Quote:
Originally Posted by csegau
Hi all,
i am finding it difficult to handle multiline pattern matching. problem is like this.
|
csegau, I understood that your files have similar structure to this:
Code:
# Name Age
1 Alice 25
2 Bob 26
3 Carol 25
4 ThePersonT26
hatHasAVer
yLongName
5 Dave 26
and you're having a problem for example searching all names that contain "Very". Am I correct?
If the first field is empty for all continuation lines, then this is quite easy to solve using awk.

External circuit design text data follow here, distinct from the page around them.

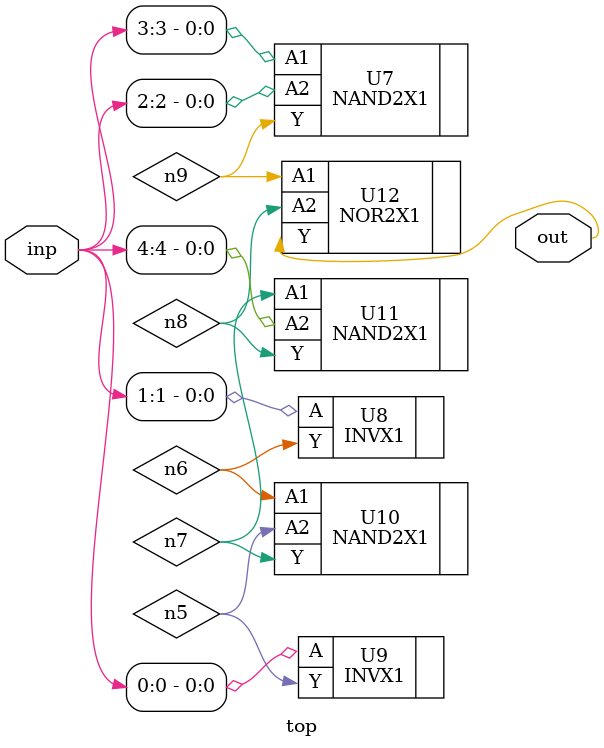
<source format=sv>


module top ( inp, out );
  input [4:0] inp;
  output out;
  wire   n5, n6, n7, n8, n9;

  NAND2X1 U7 ( .A1(inp[3]), .A2(inp[2]), .Y(n9) );
  INVX1 U8 ( .A(inp[1]), .Y(n6) );
  INVX1 U9 ( .A(inp[0]), .Y(n5) );
  NAND2X1 U10 ( .A1(n6), .A2(n5), .Y(n7) );
  NAND2X1 U11 ( .A1(n7), .A2(inp[4]), .Y(n8) );
  NOR2X1 U12 ( .A1(n9), .A2(n8), .Y(out) );
endmodule


</source>
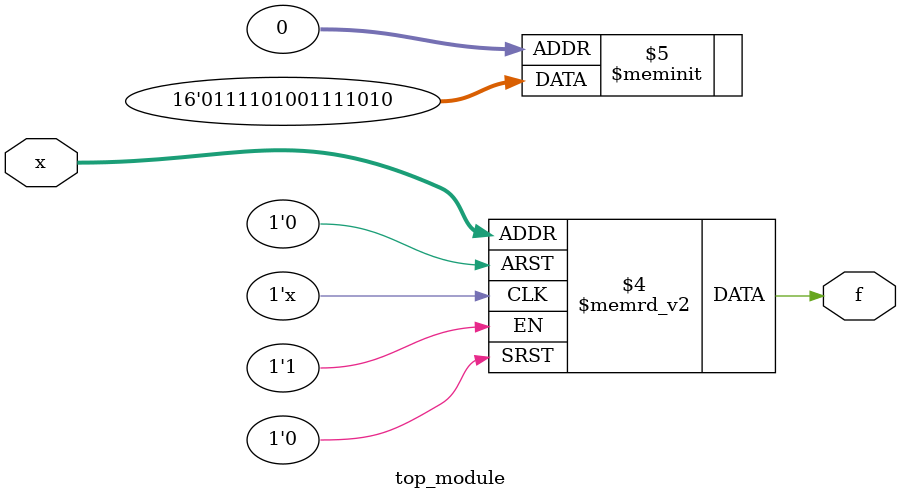
<source format=sv>
module top_module (
    input [4:1] x,
    output logic f
);

always_comb begin
    case (x)
        4'b0001, 4'b0101, 4'b1001, 4'b1101: f = 1'b1;
        4'b0011, 4'b1011: f = 1'b1;
        4'b0010, 4'b1010: f = 1'b0;
        4'b0100, 4'b0110, 4'b1100, 4'b1110: f = 1'b1;
        4'b1111: f = 1'b0;
        default: f = 1'b0; // Use don't-care as 0
    endcase
end

endmodule

</source>
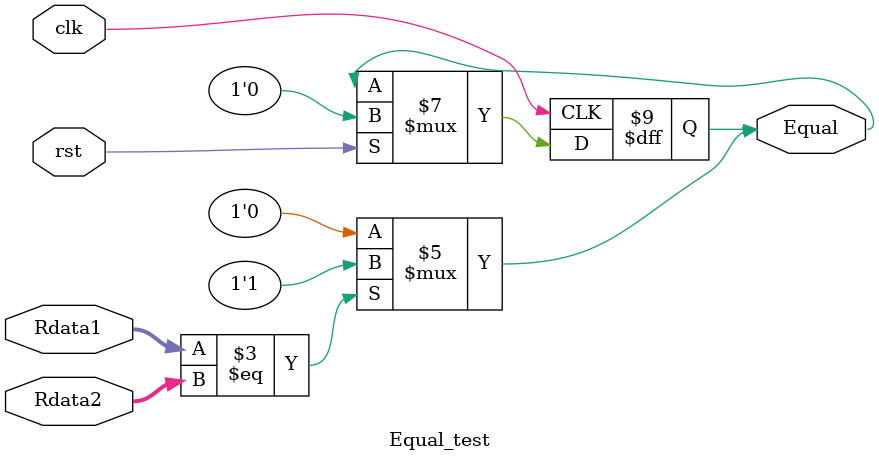
<source format=v>
module Equal_test(
	clk, rst,
	Rdata1, Rdata2, 
	
	Equal);
	
input clk, rst;
input [31:0] Rdata1, Rdata2;

output reg Equal;

always @ (posedge clk) begin
	if(rst) Equal <= 0;
end

always @(*) begin
	if(Rdata1 ==  Rdata2)
		Equal <= 1;
	else
		Equal <= 0;
end

endmodule


</source>
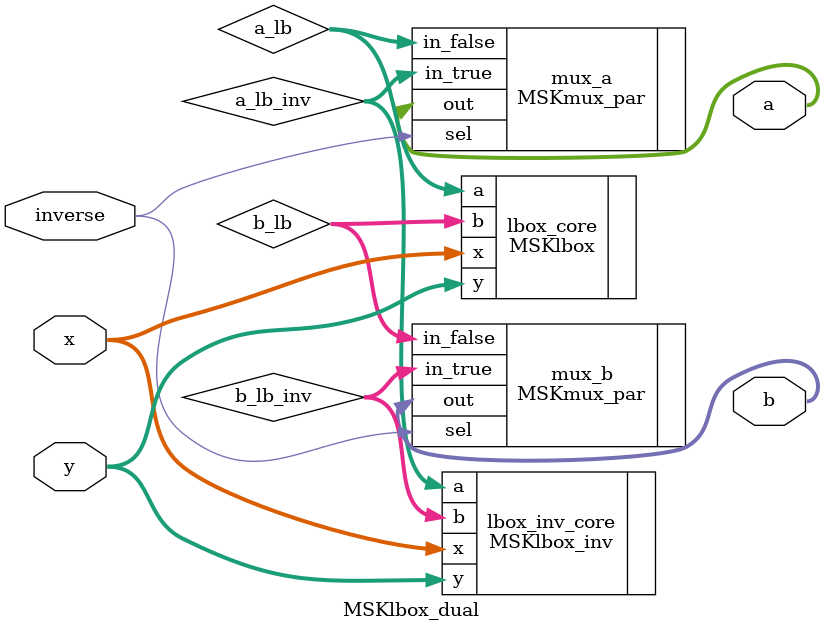
<source format=v>
/*
    This module implement a masked dual sbox. The 'dual'
    means that both the direct and inverse operations are implemented.
*/
(* fv_prop = "PINI", fv_strat = "flatten", fv_order=d *)
module MSKlbox_dual
#
(
    parameter d=2
)
(
    (* fv_type = "sharing", fv_latency = 0, fv_count=32 *)    
    input    [32*d-1:0] x,
    (* fv_type = "sharing", fv_latency = 0, fv_count=32 *)    
    input     [32*d-1:0] y,
    (* fv_type = "sharing", fv_latency = 0, fv_count=32 *)    
    output    [32*d-1:0] a,
    (* fv_type = "sharing", fv_latency = 0, fv_count=32 *)    
    output  [32*d-1:0] b,
    (* fv_type = "control" *)
    input inverse
);

wire [32*d-1:0] a_lb, b_lb;
wire [32*d-1:0] a_lb_inv, b_lb_inv;

MSKlbox #(.d(d))
lbox_core(
    .x(x),
    .y(y),
    .a(a_lb),
    .b(b_lb)
);

MSKlbox_inv #(.d(d))
lbox_inv_core(
    .x(x),
    .y(y),
    .a(a_lb_inv),
    .b(b_lb_inv)
);

MSKmux_par #(.d(d),.count(32))
mux_a(
    .sel(inverse),
    .in_true(a_lb_inv),
    .in_false(a_lb),
    .out(a)
);

MSKmux_par #(.d(d),.count(32))
mux_b(
    .sel(inverse),
    .in_true(b_lb_inv),
    .in_false(b_lb),
    .out(b)
);


endmodule

</source>
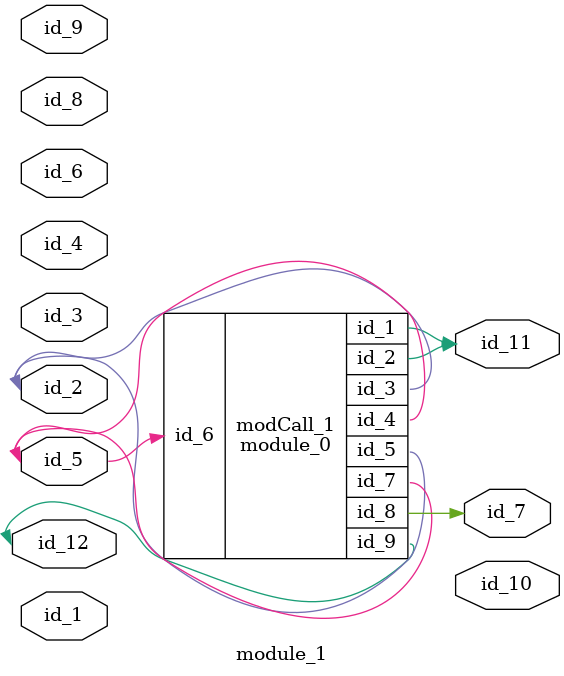
<source format=v>
module module_0 (
    id_1,
    id_2,
    id_3,
    id_4,
    id_5,
    id_6,
    id_7,
    id_8,
    id_9
);
  output wire id_9;
  output wire id_8;
  output wire id_7;
  input wire id_6;
  inout wire id_5;
  inout wire id_4;
  inout wire id_3;
  output wire id_2;
  output wire id_1;
  assign id_3 = id_5;
  assign id_4 = 1'b0;
  wire id_10;
  wire id_11;
endmodule
module module_1 (
    id_1,
    id_2,
    id_3,
    id_4,
    id_5,
    id_6,
    id_7,
    id_8,
    id_9,
    id_10,
    id_11,
    id_12
);
  inout wire id_12;
  output wire id_11;
  output wire id_10;
  input wire id_9;
  input wire id_8;
  output wire id_7;
  input wire id_6;
  inout wire id_5;
  input wire id_4;
  inout wire id_3;
  inout wire id_2;
  input wire id_1;
  module_0 modCall_1 (
      id_11,
      id_11,
      id_2,
      id_5,
      id_2,
      id_5,
      id_5,
      id_7,
      id_12
  );
  wire id_13;
endmodule

</source>
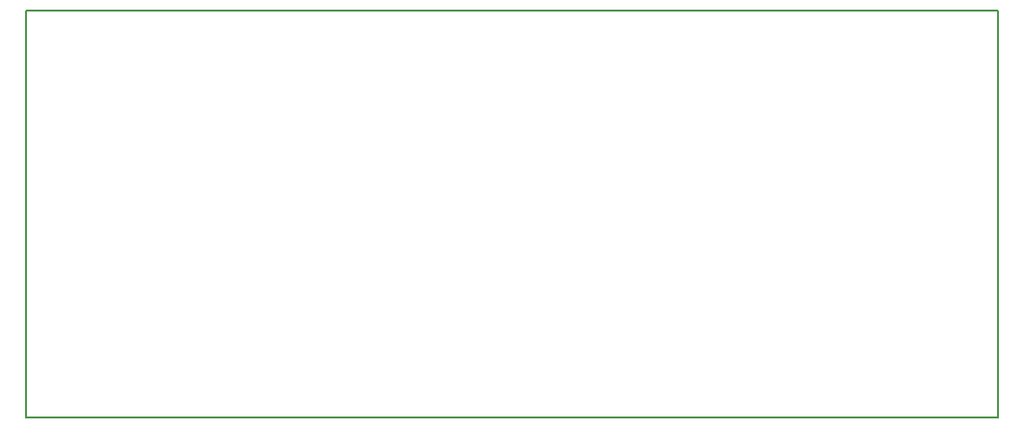
<source format=gbo>
G04 MADE WITH FRITZING*
G04 WWW.FRITZING.ORG*
G04 DOUBLE SIDED*
G04 HOLES PLATED*
G04 CONTOUR ON CENTER OF CONTOUR VECTOR*
%ASAXBY*%
%FSLAX23Y23*%
%MOIN*%
%OFA0B0*%
%SFA1.0B1.0*%
%ADD10R,3.374020X1.417320X3.358020X1.401320*%
%ADD11C,0.008000*%
%LNSILK0*%
G90*
G70*
G54D11*
X4Y1413D02*
X3370Y1413D01*
X3370Y4D01*
X4Y4D01*
X4Y1413D01*
D02*
G04 End of Silk0*
M02*
</source>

GNU awk versions 2.1.3 and later do have a facility that makes this much easier, but it's not too hard with any awk -- this is for any awk:
Code:
awk 'BEGIN { RS="[\t\n\v\f\r ]*[\r\n]+"
FS="\n"
OFS="\t"
col[1] = 1; len[1] = 2
col[2] = 3; len[2] = 10
col[3] = 13; len[3] = 2
cols = 3
row = 1
}
{ if (substr($0, col[1], len[1]) ~ /^[\t ]*$/)

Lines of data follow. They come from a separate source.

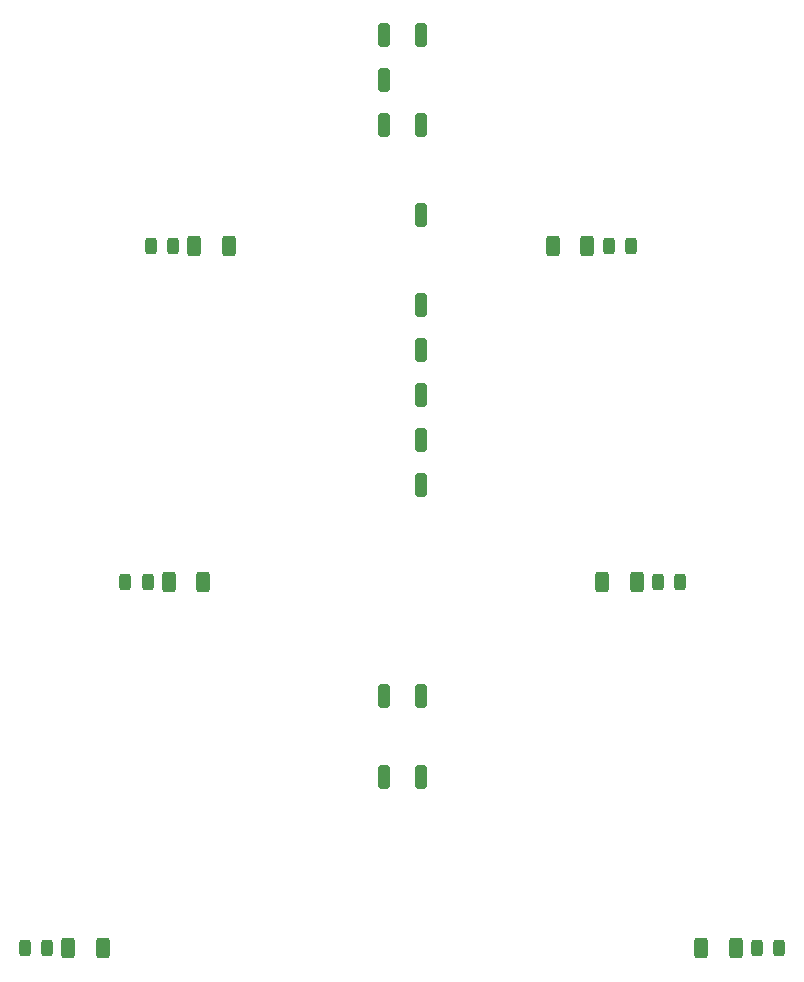
<source format=gbp>
%TF.GenerationSoftware,KiCad,Pcbnew,(6.0.9)*%
%TF.CreationDate,2022-12-10T13:43:41+01:00*%
%TF.ProjectId,PartoDos,50617274-6f44-46f7-932e-6b696361645f,rev?*%
%TF.SameCoordinates,Original*%
%TF.FileFunction,Paste,Bot*%
%TF.FilePolarity,Positive*%
%FSLAX46Y46*%
G04 Gerber Fmt 4.6, Leading zero omitted, Abs format (unit mm)*
G04 Created by KiCad (PCBNEW (6.0.9)) date 2022-12-10 13:43:41*
%MOMM*%
%LPD*%
G01*
G04 APERTURE LIST*
G04 Aperture macros list*
%AMRoundRect*
0 Rectangle with rounded corners*
0 $1 Rounding radius*
0 $2 $3 $4 $5 $6 $7 $8 $9 X,Y pos of 4 corners*
0 Add a 4 corners polygon primitive as box body*
4,1,4,$2,$3,$4,$5,$6,$7,$8,$9,$2,$3,0*
0 Add four circle primitives for the rounded corners*
1,1,$1+$1,$2,$3*
1,1,$1+$1,$4,$5*
1,1,$1+$1,$6,$7*
1,1,$1+$1,$8,$9*
0 Add four rect primitives between the rounded corners*
20,1,$1+$1,$2,$3,$4,$5,0*
20,1,$1+$1,$4,$5,$6,$7,0*
20,1,$1+$1,$6,$7,$8,$9,0*
20,1,$1+$1,$8,$9,$2,$3,0*%
G04 Aperture macros list end*
%ADD10RoundRect,0.250000X0.312500X0.625000X-0.312500X0.625000X-0.312500X-0.625000X0.312500X-0.625000X0*%
%ADD11RoundRect,0.250000X-0.312500X-0.625000X0.312500X-0.625000X0.312500X0.625000X-0.312500X0.625000X0*%
%ADD12RoundRect,0.250000X0.250000X0.750000X-0.250000X0.750000X-0.250000X-0.750000X0.250000X-0.750000X0*%
%ADD13RoundRect,0.243750X0.243750X0.456250X-0.243750X0.456250X-0.243750X-0.456250X0.243750X-0.456250X0*%
%ADD14RoundRect,0.243750X-0.243750X-0.456250X0.243750X-0.456250X0.243750X0.456250X-0.243750X0.456250X0*%
G04 APERTURE END LIST*
D10*
%TO.C,R12*%
X168721500Y-138430000D03*
X165796500Y-138430000D03*
%TD*%
%TO.C,R11*%
X160339500Y-107442000D03*
X157414500Y-107442000D03*
%TD*%
%TO.C,R10*%
X156148500Y-78994000D03*
X153223500Y-78994000D03*
%TD*%
D11*
%TO.C,R9*%
X112202500Y-138430000D03*
X115127500Y-138430000D03*
%TD*%
%TO.C,R8*%
X120711500Y-107442000D03*
X123636500Y-107442000D03*
%TD*%
%TO.C,R7*%
X122870500Y-78994000D03*
X125795500Y-78994000D03*
%TD*%
D12*
%TO.C,J10*%
X142113000Y-91567000D03*
%TD*%
%TO.C,J26*%
X142113000Y-76327000D03*
%TD*%
%TO.C,J24*%
X142113000Y-61087000D03*
%TD*%
%TO.C,J34*%
X142113000Y-117094000D03*
%TD*%
D13*
%TO.C,D11*%
X164005500Y-107442000D03*
X162130500Y-107442000D03*
%TD*%
D12*
%TO.C,J25*%
X142113000Y-68707000D03*
%TD*%
%TO.C,J11*%
X142113000Y-99187000D03*
%TD*%
%TO.C,J27*%
X142113000Y-83947000D03*
%TD*%
%TO.C,J5*%
X142113000Y-95377000D03*
%TD*%
%TO.C,J23*%
X138938000Y-61087000D03*
%TD*%
D13*
%TO.C,D10*%
X159863000Y-78994000D03*
X157988000Y-78994000D03*
%TD*%
D12*
%TO.C,J32*%
X138938000Y-117094000D03*
%TD*%
D14*
%TO.C,D7*%
X119204500Y-78994000D03*
X121079500Y-78994000D03*
%TD*%
D12*
%TO.C,J21*%
X138938000Y-68707000D03*
%TD*%
%TO.C,J4*%
X142113000Y-87757000D03*
%TD*%
%TO.C,J13*%
X138938000Y-123952000D03*
%TD*%
D14*
%TO.C,D8*%
X117045500Y-107442000D03*
X118920500Y-107442000D03*
%TD*%
D13*
%TO.C,D12*%
X172387500Y-138430000D03*
X170512500Y-138430000D03*
%TD*%
D12*
%TO.C,J33*%
X142113000Y-123952000D03*
%TD*%
%TO.C,J22*%
X138938000Y-64897000D03*
%TD*%
D14*
%TO.C,D9*%
X108536500Y-138430000D03*
X110411500Y-138430000D03*
%TD*%
M02*

</source>
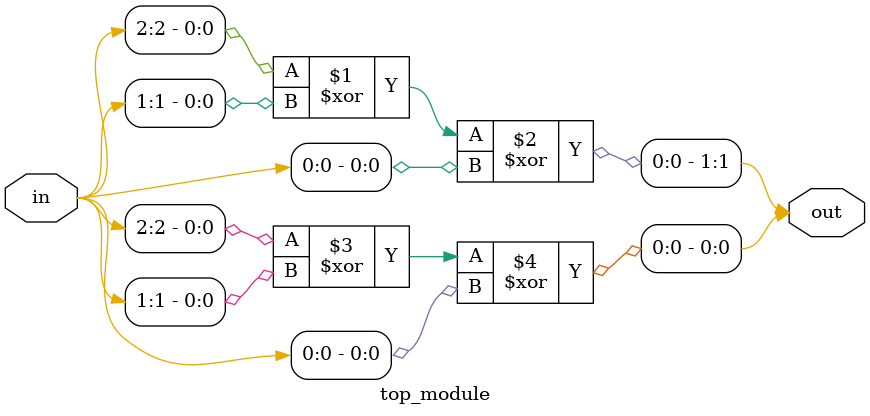
<source format=sv>
module top_module (
	input [2:0] in,
	output [1:0] out
);

	assign out[1] = in[2] ^ in[1] ^ in[0];
	assign out[0] = in[2] ^ in[1] ^ in[0];
	
endmodule

</source>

for (i = 1; i <= cols; i++)
field[i] = field[i] substr($0, col[i], len[i])
else {
row = NR
for (i = 1; i <= cols; i++)
field[i] = substr($0, col[i], len[i])
}
NF = cols
for (i = 1; i <= cols; i++) $i = field[i]
}
# Now you can use $1 .. $cols (or field[1] to field[cols]).
# The starting row is in variable 'row'.
$2 ~ /Very/ { print $0 }
'
The second to last line checks if the second logical field contains Very, and if so, prints the entire record with tabs between each field (since OFS is a tab).
Another alternative is to reconstruct the data, using e.g. tabs \t or pipes | as the field separator:
Code:
awk '
BEGIN { RS="[\t\n\v\f\r ]*[\r\n]+"
FS="\n"
OFS="\t"
col[1] = 1; len[1] = 2
col[2] = 3; len[2] = 10
col[3] = 13; len[3] = 2
cols = 3
row = 0
}
{ if (substr($0, col[1], len[1]) ~ /^[\t ]*$/)
for (i = 1; i <= cols; i++)
field[i] = field[i] substr($0, col[i], len[i])
else {
if (row) {
printf("%s", field[1])
for (i = 2; i <= cols; i++)
printf("%s%s", OFS, field[i])
printf("\n")
}
row = NR
for (i = 1; i <= cols; i++)
field[i] = substr($0, col[i], len[i])
}
}
END { if (row) {
printf("%s", field[1])
for (i = 2; i <= cols; i++)
printf("%s%s", OFS, field[i])
printf("\n")
}
}'
Since the latter script will merge all split fields, you can use grep or sed on the output.
Hope this helps.